- Developer: Cliff Johnson
- Platforms: Mac OS X, Windows
- Release: October 25, 2012
- Genre: Puzzle

= The Fool and His Money =

2012 video game

The Fool and His Money is a puzzle video game by Cliff Johnson. It is a self-published sequel to the 1987 game The Fool's Errand. Like its predecessor, The Fool and His Money contains many different types of logic and word puzzles which, although centered on a story with a medieval tarot deck theme, have added elements of the Prince, Egyptian gods, and Pirates.

==Release information==
Originally expected in late 2003, the game experienced dozens of postponements.
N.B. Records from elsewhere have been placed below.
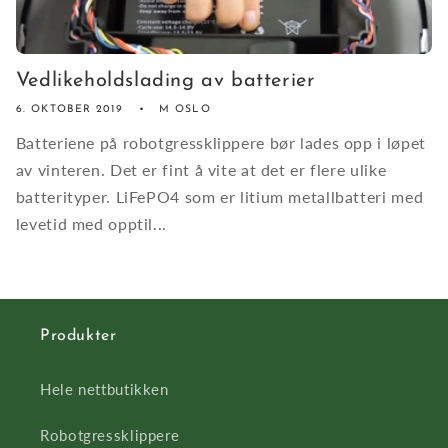
Vedlikeholdslading av batterier
6. OKTOBER 2019
M OSLO
Batteriene på robotgressklippere bør lades opp i løpet
av vinteren. Det er fint å vite at det er flere ulike
batterityper. LiFePO4 som er litium metallbatteri med
levetid med opptil...
Produkter
Hele nettbutikken
Robotgressklippere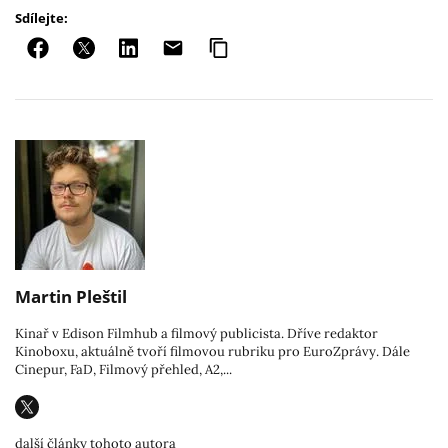
Sdílejte:
Martin Pleštil
Kinař v Edison Filmhub a filmový publicista. Dříve redaktor
Kinoboxu, aktuálně tvoří filmovou rubriku pro EuroZprávy. Dále
Cinepur, FaD, Filmový přehled, A2,...
další články tohoto autora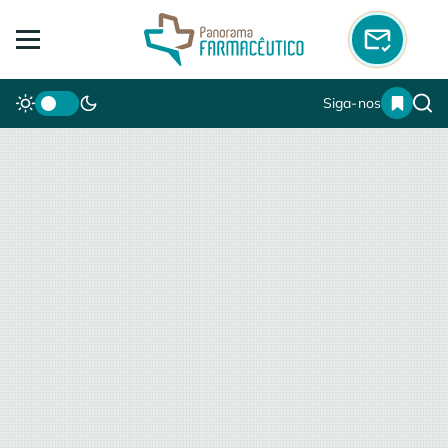
Siga-nos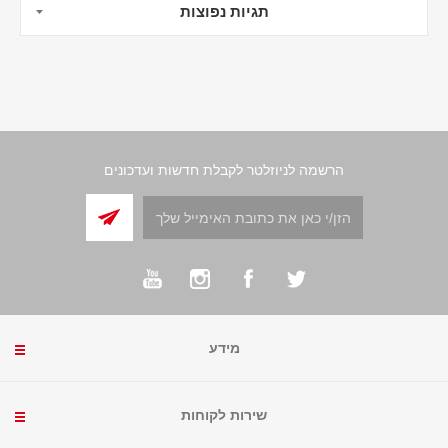
תגיות נפוצות
הרשמה לניוזלטר לקבלת חדשות ועדכונים
מידע
שירות לקוחות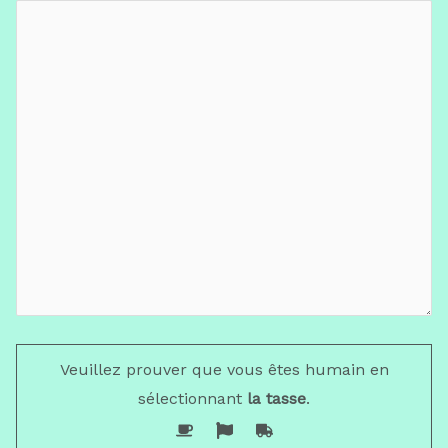
Veuillez prouver que vous êtes humain en
sélectionnant
la tasse
.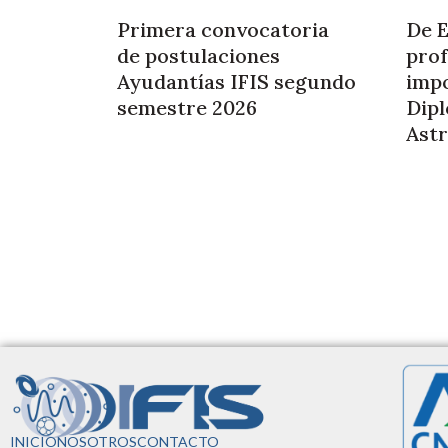
Primera convocatoria
De E
de postulaciones
prof
Ayudantías IFIS segundo
impo
semestre 2026
Dip
Astr
INICIO
NOSOTROS
CONTACTO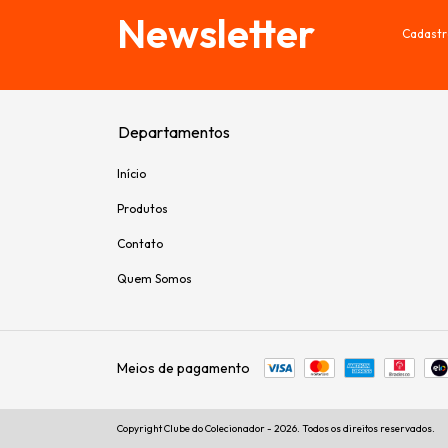
Newsletter
Cadastr
Departamentos
Início
Produtos
Contato
Quem Somos
Meios de pagamento
Copyright Clube do Colecionador - 2026. Todos os direitos reservados.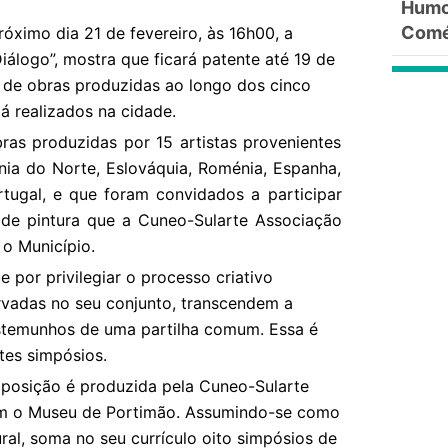
Humor
Comé
óximo dia 21 de fevereiro, às 16h00, a
álogo”, mostra que ficará patente até 19 de
a de obras produzidas ao longo dos cinco
já realizados na cidade.
ras produzidas por 15 artistas provenientes
ia do Norte, Eslováquia, Roménia, Espanha,
rtugal, e que foram convidados a participar
s de pintura que a Cuneo-Sularte Associação
o Município.
e por privilegiar o processo criativo
rvadas no seu conjunto, transcendem a
estemunhos de uma partilha comum. Essa é
tes simpósios.
xposição é produzida pela Cuneo-Sularte
om o Museu de Portimão. Assumindo-se como
ral, soma no seu currículo oito simpósios de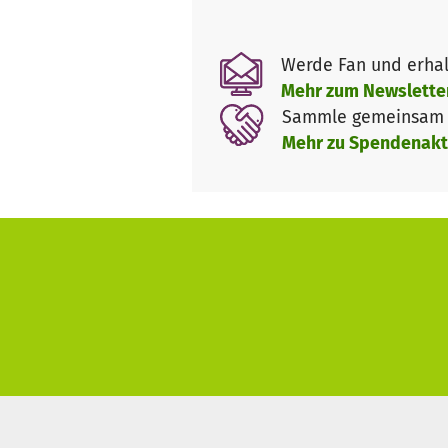
Burner-Community hier an e
auch Möglichkeiten geschaf
Werde Fan und erhal
Mehr zum Newslette
Sammle gemeinsam m
Deine Spenden
Mehr zu Spendenakt
Wir wollen diesen Raum für di
Mindestkosten sind 200€-250€ 
Spendenzusagen abgedeckt wer
Sollte das nicht (mehr) mögli
bestimmter Einschränkungen).
Wenn du etwas bewirken willst
embassy-berlin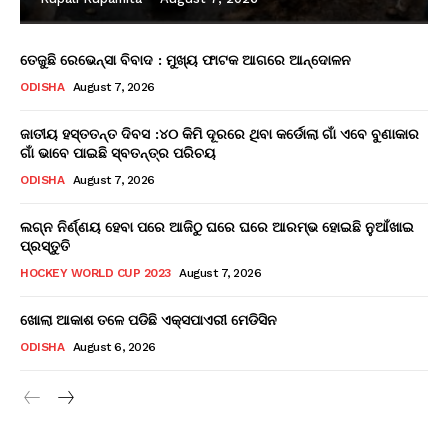
ତେଜୁଛି ରେଭେନ୍ସା ବିବାଦ : ମୁଖ୍ୟ ଫାଟକ ଆଗରେ ଆନ୍ଦୋଳନ
ODISHA
August 7, 2026
ଜାତୀୟ ହସ୍ତତନ୍ତ ଦିବସ :୪୦ କିମି ଦୂରରେ ଥିବା କର୍ଡୋଲା ଗାଁ ଏବେ ବୁଣାକାର
ଗାଁ ଭାବେ ପାଇଛି ସ୍ବତନ୍ତ୍ର ପରିଚୟ
ODISHA
August 7, 2026
ଲଗ୍ନ ନିର୍ଣ୍ଣୟ ହେବା ପରେ ଆଜିଠୁ ଘରେ ଘରେ ଆରମ୍ଭ ହୋଇଛି ନୁଆଁଖାଇ
ପ୍ରସ୍ତୁତି
HOCKEY WORLD CUP 2023
August 7, 2026
ଖୋଲା ଆକାଶ ତଳେ ପଡିଛି ଏକ୍ସପାଏରୀ ମେଡିସିନ
ODISHA
August 6, 2026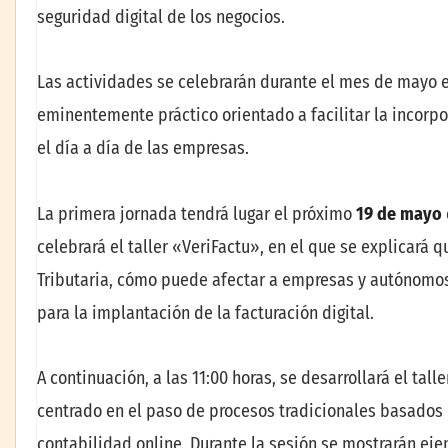
seguridad digital de los negocios.
Las actividades se celebrarán durante el mes de mayo e
eminentemente práctico orientado a facilitar la incorpo
el día a día de las empresas.
La primera jornada tendrá lugar el próximo
19 de mayo
celebrará el taller «VeriFactu», en el que se explicará
Tributaria, cómo puede afectar a empresas y autónomos
para la implantación de la facturación digital.
A continuación, a las 11:00 horas, se desarrollará el tal
centrado en el paso de procesos tradicionales basados e
contabilidad online. Durante la sesión se mostrarán eje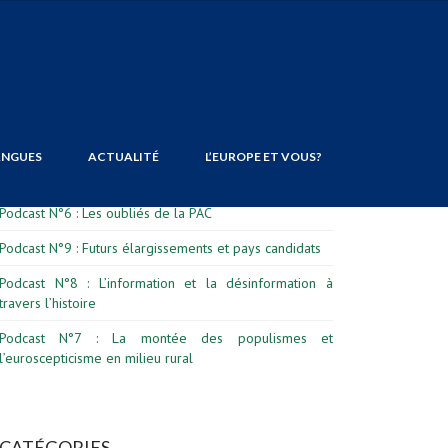
DERNIERS ARTICLES
ANGUES
ACTUALITÉ
L’EUROPE ET VOUS?
Formation civique et citoyenne : Janvier – Juillet 2026
Podcast N°6 : Les oubliés de la PAC
Podcast N°9 : Futurs élargissements et pays candidats
Podcast N°8 : L’information et la désinformation à
travers l’histoire
Podcast N°7 : La montée des populismes et
l’euroscepticisme en milieu rural
CATÉGORIES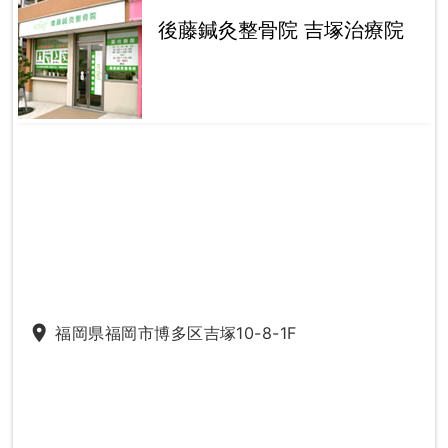
後藤鍼灸整骨院 吉塚治療院
place
福岡県福岡市博多区吉塚10-8-1F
On February 4, 2009, Johnson released a functioning preview of the game, containing the Prologue and five puzzles.

The game was released on October 25, 2012, one day earlier than finally promised, having taken ten years to produce. It is written using Adobe Director with embedded Flash.

As of 2025, the website is no longer available, and Cliff Johnson has been reported as describing the game as "no longer operational"

==Reception and awards==
In his review for Just Adventure, Greg Collins awarded The Fool and His Money an A plus.

Andrew Plotkin considered The Fool and His Money an improvement on The Fool's Errand, with better puzzle sequencing, a more harmonious variety of puzzle forms, and a smooth increase in complexity as the game progresses. Plotkin recommended the game "if you like puzzles, if you like challenges, if you like working all-out on crazy-hard puzzles where they barely even tell you the rules."

Jay Is Games rated it best indie puzzle game of 2012.